Search through the entries for the word "void" and copy every line that has it.

*** Data to use ***

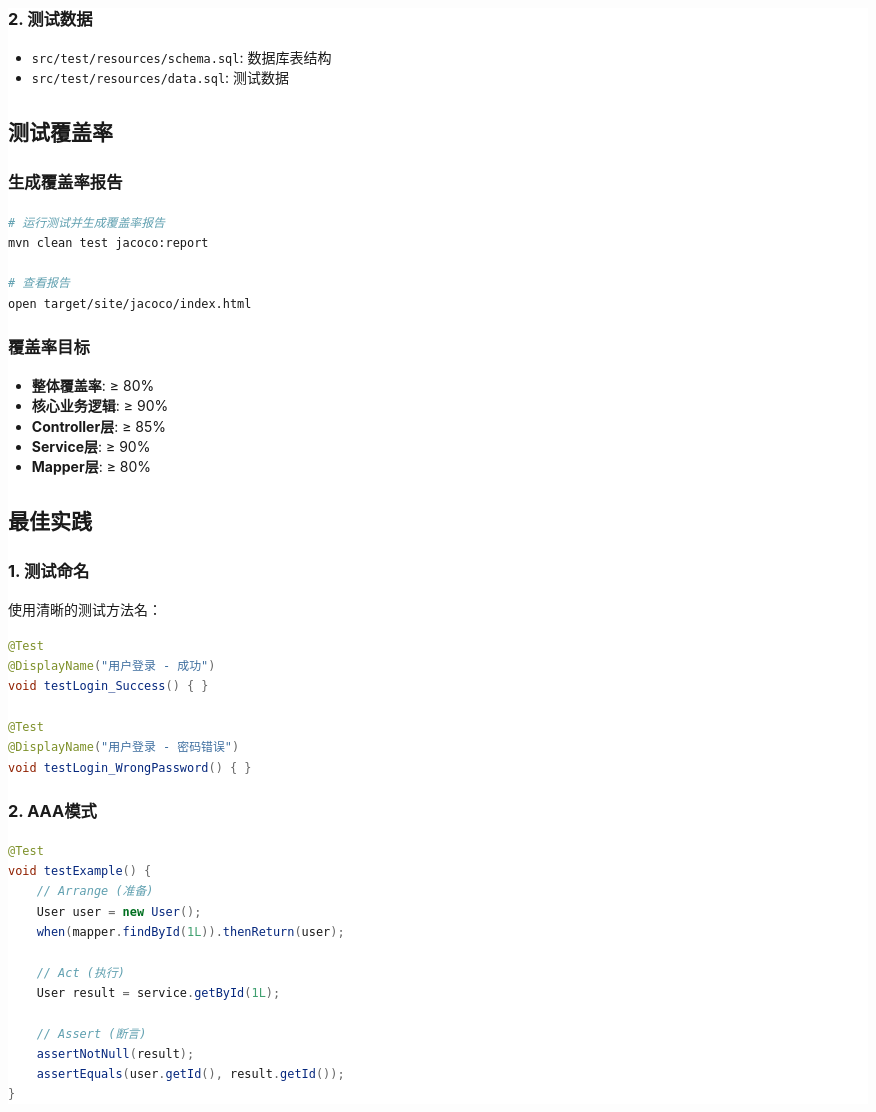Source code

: ### 2. 测试数据

- `src/test/resources/schema.sql`: 数据库表结构
- `src/test/resources/data.sql`: 测试数据

## 测试覆盖率

### 生成覆盖率报告

```bash
# 运行测试并生成覆盖率报告
mvn clean test jacoco:report

# 查看报告
open target/site/jacoco/index.html
```

### 覆盖率目标

- **整体覆盖率**: ≥ 80%
- **核心业务逻辑**: ≥ 90%
- **Controller层**: ≥ 85%
- **Service层**: ≥ 90%
- **Mapper层**: ≥ 80%

## 最佳实践

### 1. 测试命名

使用清晰的测试方法名：

```java
@Test
@DisplayName("用户登录 - 成功")
void testLogin_Success() { }

@Test
@DisplayName("用户登录 - 密码错误")
void testLogin_WrongPassword() { }
```

### 2. AAA模式

```java
@Test
void testExample() {
    // Arrange (准备)
    User user = new User();
    when(mapper.findById(1L)).thenReturn(user);
    
    // Act (执行)
    User result = service.getById(1L);
    
    // Assert (断言)
    assertNotNull(result);
    assertEquals(user.getId(), result.getId());
}
```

*** End of Data to use ***

• Solution for this exercise:
void testLogin_Success() { }
void testLogin_WrongPassword() { }
void testExample() {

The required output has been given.